We each presented what we believed to be the common and interesting problems we are seeing with requirements in industry. Here is a quick summary of mine which are based on discussions with all of our product managers:

  1. Flavor-of-the-month methodology – where we actually do see project team members who believe they do not need to have written requirements. Obviously, I’m thinking of agile-like methodologies here. And while we love such methodologies for the right project, we unfortunately see people who misunderstand how to practice them, and that is the actual challenge.
  2. Eliciting requirements in a global environment – the challenge here is in dealing with time, location, language and cultural differences. There are tools to help these, but our experience is that they still are not sufficient.
  3. People do not really understand best practices for requirements…but they think they do – the issue is that they often read bad literature or got bad training and developed poor habits. We have to work with or un-train those habits.
  4. Requirements tools are hard to use – we are seeing a lot of resistance to the use of requirements tools on projects with our customers. Our favorite saying “did they actually gather requirements for this requirements tool?”
  5. People have made it boring to gather requirements – unfortunately, people have sucked the fun out of building new products. When people attend requirements sessions, they are bored and only in attendance because they really have to be.
  6. There is a focus on number of features instead of quality features – we often see when our customers build a new product or add features, they want to cram in lots of features. They actually start with too many features and are never able to focus on how to build the really important ones to be usable.

I’m going to do my best to summarize the key challenges that each of the other panelists brought up, though I apologize because I’m quite sure this won’t be a perfect recount.

Brian’s top challenges are around working with very large projects, creating and managing end-to-end traceability, people other than RE’s are writing requirements and making verifiable RE work products. He works in an industry where the FDA requires the end-to-end traceability be complete, so this is of particular importance to them.

Kousik’s challenges included dealing with multi-site projects where domain competency levels vary and they are multiple product lines that share common requirements. Another challenge is with OEM development and things like making use of requirements patterns and capturing emotional requirements.

Ian’s challenges were divided into the types of work he engages with customers on. In workshops, a challenge he faces is in firefighting. In processes, his challenges include a tension between the people who demand we follow process and those who just want to get the job done. They want simple but comprehensive processes, for example. In the training space, the challenge is how do you fit a training class in 2-3 days and that it is very hard to change people’s behaviors.

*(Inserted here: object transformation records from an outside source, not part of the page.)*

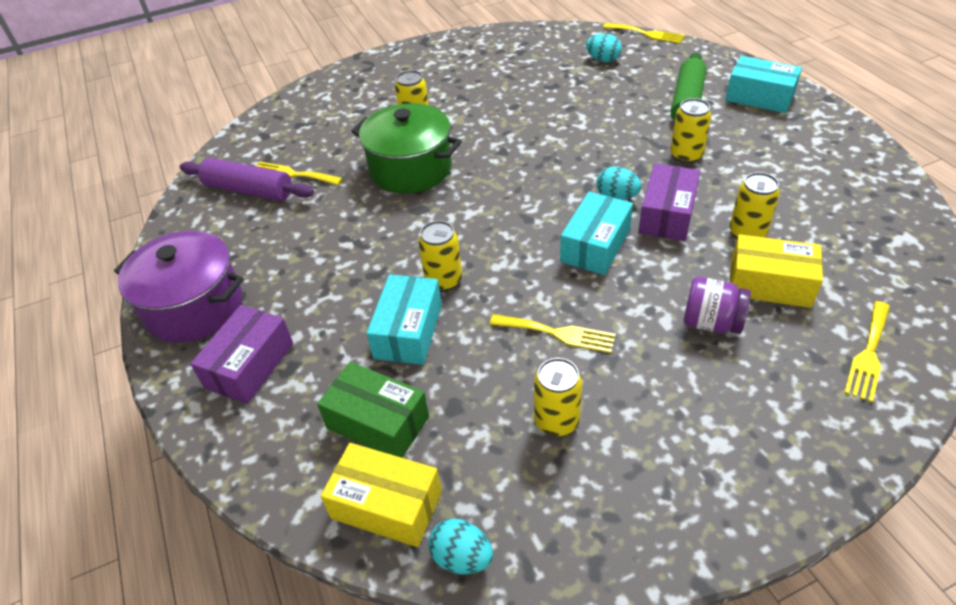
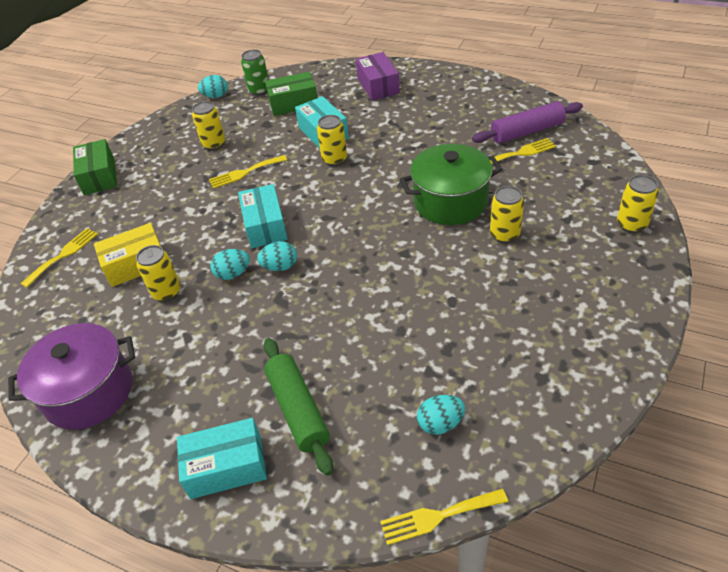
camera: 140 degrees right, 0 degrees up
(194, 307) = (443, 84): purple pot -> purple pot (89, 392)
(386, 505) = (259, 90): yellow box -> green can
(667, 215) = (233, 274): purple box -> turquoise egg
(686, 155) = (254, 337): yellow can -> yellow can (631, 225)
(711, 323) = (162, 223): purple jar -> none
(776, 484) = (99, 176): none -> green box
(868, 354) = (63, 255): yellow fork -> yellow fork turned 45 degrees clockwise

In tools, he finds people want to try to use the same tool for everything, they really want to integrate it to other tools and they try to force everyone to use them without success.

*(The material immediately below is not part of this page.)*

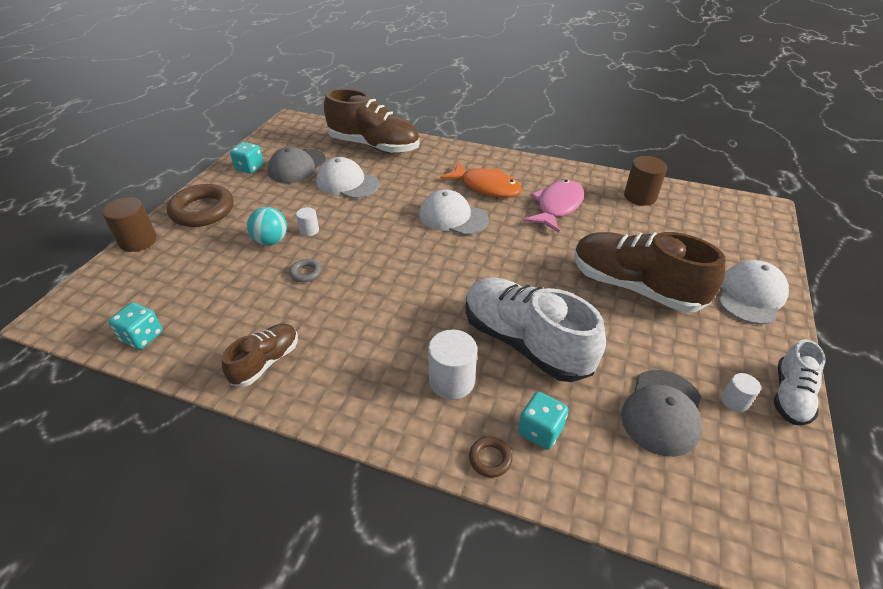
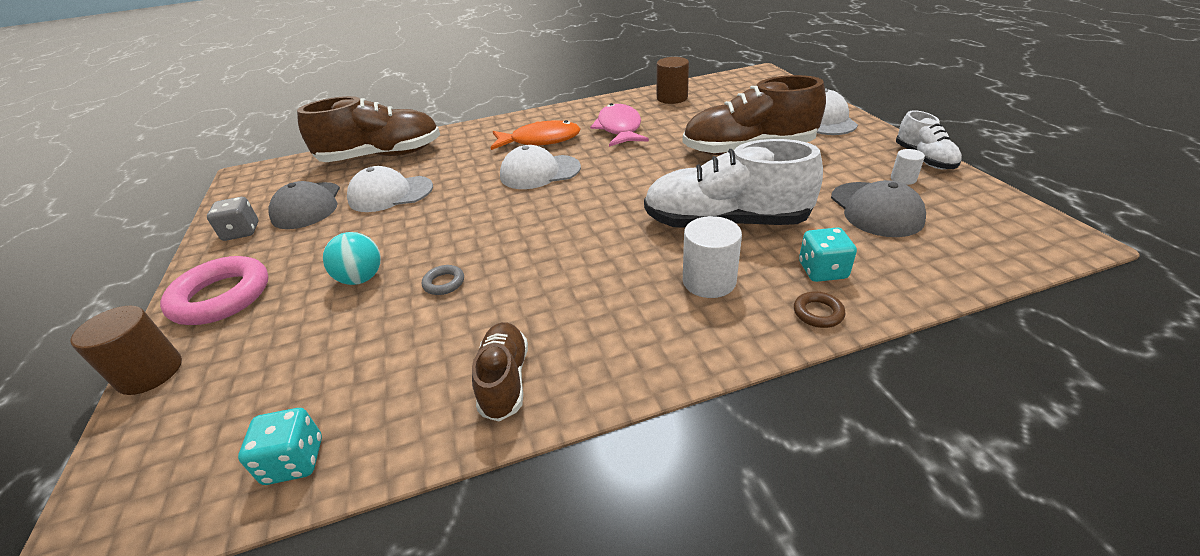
camera: 35 degrees left, 5 degrees down
(202, 210) = (221, 297): brown ring -> pink ring
(250, 168) = (241, 232): turquoise dice -> grey dice
(309, 230) = (398, 248): white cylinder -> none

And finally, Juha’s challenges were that they have a huge number and variety of potential customers to please and they have a large number of products to develop each year (in the 100’s). They have some interesting challenges around innovation and what adding value looks like. And it’s not always clear who is playing the RE role.

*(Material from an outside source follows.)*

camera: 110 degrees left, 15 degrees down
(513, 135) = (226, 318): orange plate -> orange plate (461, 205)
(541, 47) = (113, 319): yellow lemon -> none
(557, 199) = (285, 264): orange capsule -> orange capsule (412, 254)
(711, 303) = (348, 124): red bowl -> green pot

Juha’s (and to some degree Kouski’s) challenges are interesting because they work on a consumer product line (i.e. cell phones!), whereas most of the rest of us are working on large internal systems projects.

The panel made for was a fantastic blend of experiences, roles and types of projects. I will say that participating on it was a lot of fun! Brian did a great job chairing the panel. In particular the focus of the panel was on the audience’s interests and questions, so we had very good discussions out of that. I have jotted down notes on some of the interesting questions asked by the audience, but I will post that on another day!